Sono andato dal mio nutrizionista di fiducia. Quando ci torno dopo un lungo periodo di assenza, nel profondo so che non posso mentire. Di fronte a questa figura quasi mitologica devo essere onesto, aprendo il cuore e chiudere lo stomaco.
Ricorda: lui conosce più cose di te di quante tu stesso sappia. È un baluardo, un punto di riferimento non solo per la tua vita atletica, ma anche per quella quotidiana. È il cardine attorno al quale ruotano le tue incertezze, le paure e le ansie legate al cibo.
La visita di controllo post-vacanze ti trova in una delle seguenti due condizioni:
- hai mangiato di tutto negli ultimi tre mesi;
- hai mangiato di tutto negli ultimi tre mesi, ma non ti importa.

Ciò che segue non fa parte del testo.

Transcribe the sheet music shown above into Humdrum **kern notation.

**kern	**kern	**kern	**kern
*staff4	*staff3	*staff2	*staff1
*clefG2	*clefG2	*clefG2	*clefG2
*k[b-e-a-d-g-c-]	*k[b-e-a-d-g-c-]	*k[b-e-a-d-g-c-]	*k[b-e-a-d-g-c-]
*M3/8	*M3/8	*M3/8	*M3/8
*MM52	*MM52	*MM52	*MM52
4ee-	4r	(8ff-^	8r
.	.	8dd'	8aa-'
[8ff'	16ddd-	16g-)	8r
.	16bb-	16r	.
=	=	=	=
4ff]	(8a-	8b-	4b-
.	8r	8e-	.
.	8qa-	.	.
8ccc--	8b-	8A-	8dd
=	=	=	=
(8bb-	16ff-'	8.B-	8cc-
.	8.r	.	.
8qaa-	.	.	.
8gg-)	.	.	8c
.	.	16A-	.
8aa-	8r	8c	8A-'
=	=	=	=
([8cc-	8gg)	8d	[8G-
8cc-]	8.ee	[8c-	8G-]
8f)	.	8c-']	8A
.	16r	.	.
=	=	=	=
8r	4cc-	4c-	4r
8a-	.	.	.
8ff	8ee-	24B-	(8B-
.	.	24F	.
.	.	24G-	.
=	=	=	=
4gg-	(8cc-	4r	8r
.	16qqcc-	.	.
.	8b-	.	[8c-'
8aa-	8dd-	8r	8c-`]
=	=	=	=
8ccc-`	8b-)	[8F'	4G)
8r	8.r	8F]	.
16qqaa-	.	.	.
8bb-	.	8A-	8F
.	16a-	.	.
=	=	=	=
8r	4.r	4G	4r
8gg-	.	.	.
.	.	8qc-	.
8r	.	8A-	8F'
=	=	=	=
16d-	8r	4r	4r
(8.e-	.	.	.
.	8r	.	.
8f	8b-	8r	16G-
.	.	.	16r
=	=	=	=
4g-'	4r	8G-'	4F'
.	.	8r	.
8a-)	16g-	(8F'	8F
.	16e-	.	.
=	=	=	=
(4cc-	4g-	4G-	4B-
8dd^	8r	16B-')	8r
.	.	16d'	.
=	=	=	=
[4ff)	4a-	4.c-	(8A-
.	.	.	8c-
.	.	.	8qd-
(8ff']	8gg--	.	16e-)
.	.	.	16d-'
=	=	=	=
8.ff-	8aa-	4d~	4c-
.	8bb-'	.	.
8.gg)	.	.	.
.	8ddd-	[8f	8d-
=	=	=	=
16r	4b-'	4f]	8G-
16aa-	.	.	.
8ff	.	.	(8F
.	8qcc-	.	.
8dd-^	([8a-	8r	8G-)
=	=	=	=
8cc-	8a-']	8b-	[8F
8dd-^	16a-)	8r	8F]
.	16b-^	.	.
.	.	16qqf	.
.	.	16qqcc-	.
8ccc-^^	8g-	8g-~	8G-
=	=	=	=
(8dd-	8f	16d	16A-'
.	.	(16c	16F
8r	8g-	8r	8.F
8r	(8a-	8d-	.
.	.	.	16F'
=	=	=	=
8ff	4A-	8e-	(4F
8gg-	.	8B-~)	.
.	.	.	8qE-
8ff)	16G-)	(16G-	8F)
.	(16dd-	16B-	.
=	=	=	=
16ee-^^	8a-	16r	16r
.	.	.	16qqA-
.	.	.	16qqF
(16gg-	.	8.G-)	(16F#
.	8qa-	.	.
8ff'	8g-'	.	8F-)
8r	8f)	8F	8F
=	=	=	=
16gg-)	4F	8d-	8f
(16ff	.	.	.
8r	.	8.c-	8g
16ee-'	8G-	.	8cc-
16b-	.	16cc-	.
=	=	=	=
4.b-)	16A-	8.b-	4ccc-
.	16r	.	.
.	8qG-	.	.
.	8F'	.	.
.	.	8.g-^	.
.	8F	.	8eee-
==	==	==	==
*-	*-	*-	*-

In entrambi i casi, più che un controllo nutrizionale, diventa una seduta psicologica: un tentativo di compensare gli spritz, le sagre, le feste fino a tarda notte, e l’immancabile “mangiamoci qualcosa” pronunciato dall’amico ubriaco e molesto.
Quando sali sulla sua bilancia, sei convinto che quella di casa sia più precisa e meno severa. Ti convinci che perfino le mutande che indossi facciano la differenza, e ti giustifichi dicendo che “è proprio una giornata no”.
Ma lui, impassibile, ti osserva serafico e decreta cosa dovrai mangiare nelle prossime quattro settimane. Tra ansia e frustrazione, lo saluti senza riuscire a guardarlo negli occhi.
Uscendo dal suo studio ti senti come un eretico dopo la Santa Inquisizione, stringendo tra le mani il foglio con la nuova dieta. Triste, sconfortato e stanco.
Rimpiangi i litri di birra con gli amici, le cene salentine, i rifugi alpini a Ferragosto dove ti convincevi che faceva freddo e dovevi “reintegrare”.
La visita dal nutrizionista è un dramma umano moderno: è una resa, la Waterloo di chi, superati i cinquant’anni, vede il tramonto avvicinarsi. Solo la lasagna di mamma potrà salvarti da un immeritato esilio dalla tavola di casa.